Reference no: EM133089646
"Hospital CEO Pulls in $1 Million in Compensation"
read the headline in big, bold letters on the front page of the local newspaper this morning. Alicia Cooper, CEO of Golden Valley Health System (GVHS), sighed when she saw the headline. Every year, the local newspaper reports on compensation for the five hospital CEOs in the local market. The newspaper uses the information that is reported in each hospital's IRS 990 form, the annual tax return filed by all not-for-profit hospitals.

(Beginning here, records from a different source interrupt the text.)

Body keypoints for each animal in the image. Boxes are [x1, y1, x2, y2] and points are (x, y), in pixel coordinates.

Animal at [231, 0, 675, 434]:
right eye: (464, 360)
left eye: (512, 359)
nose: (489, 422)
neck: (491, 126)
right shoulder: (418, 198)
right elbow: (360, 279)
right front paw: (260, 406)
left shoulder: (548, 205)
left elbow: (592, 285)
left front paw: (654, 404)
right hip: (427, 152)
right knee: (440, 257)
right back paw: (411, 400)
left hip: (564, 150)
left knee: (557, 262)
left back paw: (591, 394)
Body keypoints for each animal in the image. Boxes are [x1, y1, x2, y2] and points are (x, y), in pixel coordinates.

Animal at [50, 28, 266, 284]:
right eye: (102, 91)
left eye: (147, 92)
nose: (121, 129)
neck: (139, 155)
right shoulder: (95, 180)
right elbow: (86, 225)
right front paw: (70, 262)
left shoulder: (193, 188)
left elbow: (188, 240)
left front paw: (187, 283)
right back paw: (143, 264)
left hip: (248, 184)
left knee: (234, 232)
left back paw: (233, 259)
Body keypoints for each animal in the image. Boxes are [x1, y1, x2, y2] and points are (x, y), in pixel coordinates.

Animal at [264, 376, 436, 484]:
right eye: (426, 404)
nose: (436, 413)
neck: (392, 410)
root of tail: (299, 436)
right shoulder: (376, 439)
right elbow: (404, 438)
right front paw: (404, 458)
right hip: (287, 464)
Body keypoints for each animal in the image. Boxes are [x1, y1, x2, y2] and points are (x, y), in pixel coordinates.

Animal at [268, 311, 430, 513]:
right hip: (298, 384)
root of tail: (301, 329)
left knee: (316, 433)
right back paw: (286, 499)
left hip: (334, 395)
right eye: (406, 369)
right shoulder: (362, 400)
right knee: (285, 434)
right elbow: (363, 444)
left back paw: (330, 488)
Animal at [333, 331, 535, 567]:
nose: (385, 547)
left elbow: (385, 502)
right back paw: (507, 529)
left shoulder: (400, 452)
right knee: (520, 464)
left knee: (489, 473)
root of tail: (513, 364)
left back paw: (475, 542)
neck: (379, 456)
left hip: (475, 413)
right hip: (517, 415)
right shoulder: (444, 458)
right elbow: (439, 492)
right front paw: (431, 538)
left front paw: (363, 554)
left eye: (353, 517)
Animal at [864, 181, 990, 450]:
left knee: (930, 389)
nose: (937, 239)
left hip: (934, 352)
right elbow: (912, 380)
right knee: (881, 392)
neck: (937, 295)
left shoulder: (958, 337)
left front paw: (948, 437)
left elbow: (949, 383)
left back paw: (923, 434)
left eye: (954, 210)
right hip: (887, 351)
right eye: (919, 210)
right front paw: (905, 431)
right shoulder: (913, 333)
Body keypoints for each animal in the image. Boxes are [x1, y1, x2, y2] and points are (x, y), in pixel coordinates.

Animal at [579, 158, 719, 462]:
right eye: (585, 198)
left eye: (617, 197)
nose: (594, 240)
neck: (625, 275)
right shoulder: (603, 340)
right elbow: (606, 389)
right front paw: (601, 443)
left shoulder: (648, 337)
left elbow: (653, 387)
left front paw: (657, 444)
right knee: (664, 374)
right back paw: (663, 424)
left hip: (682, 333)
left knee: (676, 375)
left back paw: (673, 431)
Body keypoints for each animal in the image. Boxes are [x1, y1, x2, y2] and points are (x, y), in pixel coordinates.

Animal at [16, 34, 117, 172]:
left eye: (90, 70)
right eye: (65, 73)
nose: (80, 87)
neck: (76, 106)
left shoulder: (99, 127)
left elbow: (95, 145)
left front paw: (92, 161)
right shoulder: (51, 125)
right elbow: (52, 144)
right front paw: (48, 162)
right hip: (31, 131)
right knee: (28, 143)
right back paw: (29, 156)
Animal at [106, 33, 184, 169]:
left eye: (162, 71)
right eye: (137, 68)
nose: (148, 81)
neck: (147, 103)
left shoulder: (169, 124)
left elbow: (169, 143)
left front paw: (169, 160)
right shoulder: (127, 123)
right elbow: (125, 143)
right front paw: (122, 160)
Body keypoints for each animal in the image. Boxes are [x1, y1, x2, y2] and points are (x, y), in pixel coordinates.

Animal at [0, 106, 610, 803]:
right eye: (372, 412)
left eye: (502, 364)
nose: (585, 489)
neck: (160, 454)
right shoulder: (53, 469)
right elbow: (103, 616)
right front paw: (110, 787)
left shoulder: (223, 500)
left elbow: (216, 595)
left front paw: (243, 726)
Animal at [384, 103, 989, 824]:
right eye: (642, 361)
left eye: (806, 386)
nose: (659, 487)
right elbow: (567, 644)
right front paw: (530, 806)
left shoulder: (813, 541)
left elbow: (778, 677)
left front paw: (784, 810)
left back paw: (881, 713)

Cooper is the third-highest paid CEO on the list, despite the fact that GVHS is the largest not-for-profit hospital system in the local market, comprising three hospitals, one large outpatient surgery center, and comprehensive rehabilitation services. GVHS represents approximately $800 million in revenue each year. Although GVHS has experienced a 3% increase in admissions and overall patient visits, it reported a loss of $5 million last year, and a $3 million loss the prior year. While GVHS typically budgets a 3.5% total profit margin, the losses incurred over the past few years were not atypical given the weak economy, high unemployment rates, and the corresponding increase in the number of uninsured patients and escalating costs of healthcare delivery.
Nonetheless, executive compensation has grown significantly in recent years, particularly in the healthcare industry. This growth, coupled with the recent federal government bank bailout, has raised national criticism about "excessive" executive compensation. CEOs of multimillion-dollar not-for-profit health institutions are not immune to this criticism, as the charitable mission of not-for-profit HCOs exempts them from all federal, and most state and local, taxes. The benefit of tax-exemption is substantial, and critics argue that the public subsidizes not-for-profit hospitals, and therefore "excessive" CEO compensation, by forgoing this tax revenue. Still, not-for-profit hospital CEOs are, on average, compensated at lower levels than their CEO counterparts at similarly sized for-profit hospitals.
Cooper knows this new newspaper story will reignite conversation among members of the board of trustees, and they ultimately determine her salary. Until then, she wonders how she will respond to the criticism she expects to follow this story, criticism from the board, from hospital staff, and likely from the media.
CASE QUESTIONS
- How should CEO compensation for not-for-profit hospitals be determined?
- How should compensation of CEOs of not-for-profit hospitals and for-profit hospitals be compared?